• TESTO FORNITO:

☆ ☆ ☆ ☆ ☆

Se la psichiatria biologica ha fallito nel riconoscere le origini dei disturbi psichiatrici e nell’ottimizzare il loro trattamento è a causa della sua obsoleta concezione della biologia umana.
A dichiararlo nell’editoriale Biological psychiatry is dead, long live biological psychiatry!, pubblicato in open access sulla rivista Clinical Neuropsychiatry, è Alfonso Troisi, professore di Psichiatria presso la Scuola Internazionale di Medicina dell’Università di Roma Tor Vergata. Esperto in materia, il prof. Troisi ha concentrato il suo lavoro sull’applicazione delle scienze evolutive allo studio del comportamento umano e dei disturbi mentali.
A riassumere l’ascesa e il declino della psichiatria biologica, riporta Troisi, sono le parole di due storici come Edward Shorter e Anne Harrington. Il primo, in A History of Psychiatry (1998), affermò: “Il successo strepitoso dell’approccio biologico alla psichiatria – trattare la malattia mentale come un disturbo della chimica cerebrale influenzato geneticamente” – era “la realtà intellettuale centrale alla fine del XX secolo”.
Poco più di vent’anni dopo, invece, Anne Harrington ha aggiunto che “è diventato sempre più chiaro al grande pubblico che [la psichiatria biologica] si è spinta troppo in là, ha fatto troppe promesse, ha fatto troppe diagnosi, ha curato troppo e compromesso i propri principi”.

☆ ☆ ☆ ☆ ☆

• VOCI RIPORTATE:
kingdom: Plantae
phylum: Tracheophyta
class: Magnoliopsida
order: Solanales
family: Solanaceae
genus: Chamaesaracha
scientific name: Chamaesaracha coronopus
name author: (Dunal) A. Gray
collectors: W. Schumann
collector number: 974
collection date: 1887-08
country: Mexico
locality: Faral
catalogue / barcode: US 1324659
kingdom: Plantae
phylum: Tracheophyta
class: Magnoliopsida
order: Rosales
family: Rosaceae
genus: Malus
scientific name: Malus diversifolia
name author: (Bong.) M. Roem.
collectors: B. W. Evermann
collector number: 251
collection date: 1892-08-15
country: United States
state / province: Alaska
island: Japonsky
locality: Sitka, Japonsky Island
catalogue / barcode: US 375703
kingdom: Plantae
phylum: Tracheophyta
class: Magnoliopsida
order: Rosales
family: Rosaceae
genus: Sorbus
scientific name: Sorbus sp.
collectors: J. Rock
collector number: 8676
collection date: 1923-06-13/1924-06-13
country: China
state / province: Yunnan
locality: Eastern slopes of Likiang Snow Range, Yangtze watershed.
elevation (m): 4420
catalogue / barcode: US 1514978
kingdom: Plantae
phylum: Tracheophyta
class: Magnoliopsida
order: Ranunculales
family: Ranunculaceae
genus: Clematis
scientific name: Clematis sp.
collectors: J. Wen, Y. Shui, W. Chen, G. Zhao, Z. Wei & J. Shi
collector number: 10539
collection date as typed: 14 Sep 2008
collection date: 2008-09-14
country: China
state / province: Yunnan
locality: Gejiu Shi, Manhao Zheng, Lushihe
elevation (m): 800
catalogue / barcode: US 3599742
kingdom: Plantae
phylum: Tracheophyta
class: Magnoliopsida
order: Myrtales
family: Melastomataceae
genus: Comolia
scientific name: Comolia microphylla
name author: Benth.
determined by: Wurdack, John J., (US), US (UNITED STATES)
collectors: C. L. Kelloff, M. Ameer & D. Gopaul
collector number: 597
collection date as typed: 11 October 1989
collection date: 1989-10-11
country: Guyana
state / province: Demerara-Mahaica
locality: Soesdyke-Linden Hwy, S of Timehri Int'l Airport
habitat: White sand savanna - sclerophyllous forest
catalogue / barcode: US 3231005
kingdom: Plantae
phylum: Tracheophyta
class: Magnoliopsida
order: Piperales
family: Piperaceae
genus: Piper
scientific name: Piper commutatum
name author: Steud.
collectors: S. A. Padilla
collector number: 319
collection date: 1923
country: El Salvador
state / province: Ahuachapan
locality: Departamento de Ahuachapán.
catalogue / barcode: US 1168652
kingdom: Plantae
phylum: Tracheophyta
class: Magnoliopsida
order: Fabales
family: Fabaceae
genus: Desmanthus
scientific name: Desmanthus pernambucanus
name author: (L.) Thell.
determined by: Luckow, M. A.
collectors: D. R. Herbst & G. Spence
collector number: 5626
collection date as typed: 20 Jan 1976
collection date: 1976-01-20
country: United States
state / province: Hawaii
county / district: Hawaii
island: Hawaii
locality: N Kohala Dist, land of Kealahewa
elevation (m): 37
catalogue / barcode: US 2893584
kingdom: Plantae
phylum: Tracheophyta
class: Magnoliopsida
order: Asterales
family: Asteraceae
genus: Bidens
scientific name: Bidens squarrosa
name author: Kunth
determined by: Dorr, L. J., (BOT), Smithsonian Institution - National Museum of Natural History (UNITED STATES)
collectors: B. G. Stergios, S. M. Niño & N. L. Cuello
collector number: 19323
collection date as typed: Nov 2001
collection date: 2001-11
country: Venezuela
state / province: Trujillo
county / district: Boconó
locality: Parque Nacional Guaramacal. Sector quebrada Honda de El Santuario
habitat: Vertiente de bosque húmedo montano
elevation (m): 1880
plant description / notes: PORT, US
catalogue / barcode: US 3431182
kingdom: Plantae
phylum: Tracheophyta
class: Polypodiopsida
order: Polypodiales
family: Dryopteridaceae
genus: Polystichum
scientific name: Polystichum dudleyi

☆ ☆ ☆ ☆ ☆

• ISTRUZIONI DA SEGUIRE:
Traduci in inglese questa frase del testo sulla psichiatria biologica: «Se la psichiatria biologica ha fallito nel riconoscere le origini dei disturbi psichiatrici e nell’ottimizzare il loro trattamento è a causa della sua obsoleta concezione della biologia umana.» Le voci costituiscono un materiale a sé, distinto dal testo.

• RISPOSTA:
If biological psychiatry has failed to recognize the origins of psychiatric disorders and to optimize their treatment, it is because of its outdated conception of human biology.